Table 40.2 Immunohistochemical maker expression in primary testicular germ cell tumors (GCTs)

In practical terms, the panel of markers used to establish a diagnosis of seminoma will depend on the differential diagnosis. What is important to remember is that no other invasive GCTs will exhibit diffuse immunoreactivity for CD117 and D2-40, while seminoma shares OCT4 nuclear positivity with EC and SALL4 nuclear immunoreactivity with EC and YST.

Spermatocytic Seminoma

SSs are rare, comprising less than 2 % of testicular neoplasms [30]. They represent an entirely separate and distinct clinicopathologic entity from classic seminoma. The peak incidence is in the sixth decade of life (medial 54 years). Patients as old as 87 years and as young as 25 years of age have been affected. This tumor occurs only in the male gonad, is not associated with either cryptorchidism, other types of GCTs, or i(12p). Tumor cells do not contain glycogen (negative PAS stain). Immunohistochemical stains for PLAP are negative, although occasional cells may be weakly immunoreactive. Cytokeratin stains are negative, although occasional cells may exhibit dot-like cytoplasmic staining. CD30, OCT4, and podoplanin are negative, while some investigators have reported variable immunoreactivity for CD117 (C-kit) and SALL4 [24, 30, 38].

Embryonal Carcinoma

In its pure form, EC comprise up to 3 % of GCTs, although approximately 40 % of all GCTs contain an EC component. Over 50 % of tumors with either pure or predominant EC components will present with metastatic disease. Pure EC most commonly occurs in patients during the third or fourth decades of life, with an average age of 32 years and is extremely rare in prepubertal children [30]. Up to 10 % of patients present with symptoms related to metastatic disease. Metastases most commonly occur first to retroperitoneal lymph nodes. Twenty percent of patients present with metastatic disease with a smaller percentage also having supradiaphragmatic involvement.

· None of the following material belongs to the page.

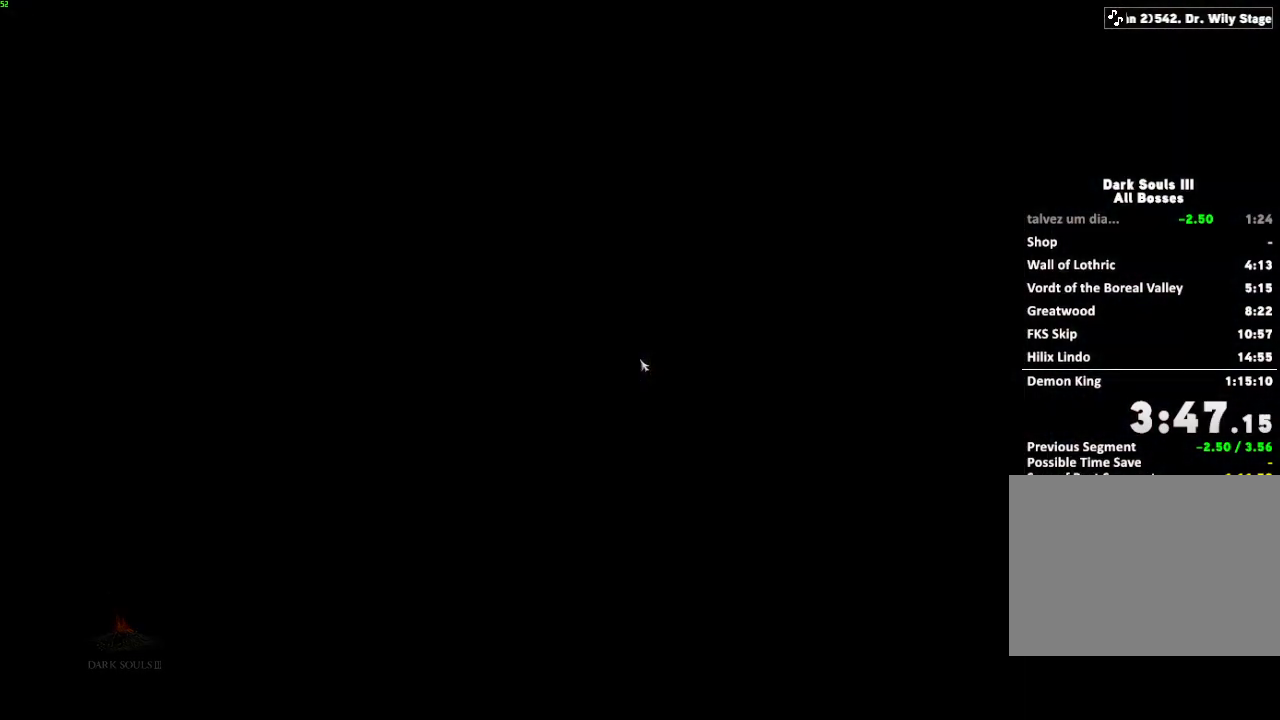
{"keys": [], "mouse": [], "events": [[83, "e", "up"], [217, "e", "down"], [300, "e", "up"], [417, "e", "down"], [500, "e", "up"]]}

The cells of EC usually show intense and diffuse immunoreactivity for PLAP, OCT4, SALL4, as well as cytokeratins (AE1/AE3 and Cam 5.2) (Fig. 40.6ad). CD30 (Ber-H2) is a member of the tumor necrosis factor receptor family and has a cytoplasmic membrane and Golgi distribution. It is expressed exclusively in EC (Fig. 40.7). SOX-2 is a transcription factor involved in embryonic development and specifically plays a role in maintenance of pluripotency in undifferentiated embryonic stem cells [37, 39, 40]. It is expressed in a nuclear distribution in the majority of ECs but not seminoma (only isolated cases) or YSTs . While it may serve as an alternative to CD30, the assay is difficult to standardize in a CLIA complicate automated environment so we do not use it clinically. Only about 2 % of ECs react with epithelial membrane antigen (EMA). Staining for CD117 protein generally is negative, although some cells may exhibit low level of staining. β-HCG is demonstrable only in intermingled syncytiotrophoblastic cells [24]. Most AFP-positive foci in ECs probably represent unrecognized foci of YST or early transition to YST. Pertinent negatives include CD117 and D2-40, remembering that the former can rarely stain isolated cells .

Fig. 40.6
figure 6

Mixed germ cell tumor (GCT) composed of embryonal carcinoma (EC), yolk sac tumor (YST), and teratoma. a H&E stain. b OCT3/4 nuclear immunoreactivity is limited to EC. c CD117, although usually limited to seminoma, may be weakly positive in EC, as it is here. d SALL4 nuclear staining is seen in EC and YST but not in the epithelial teratomatous elements

Fig. 40.7
figure 7

Cytoplasmic staining for CD30 in embryonal carcinoma (EC) while the adjacent seminoma cells are negative

Yolk Sac Tumor

YSTs are characterized by multiple patterns of growth that recapitulate the yolk sac, allantois, and extra embryonic mesenchyme. It has a bimodal age distribution: infants and young children and postpubertal males. In children, it commonly presents in its pure form, usually within the first 2 years of life. YSTs account for 75 % of childhood testicular GCTs. In the postpubertal setting, YST rarely presents in a pure form but is present in almost half of mixed GCTs [32, 41]. The incidence of a YST component is higher in primary mediastinal GCTs.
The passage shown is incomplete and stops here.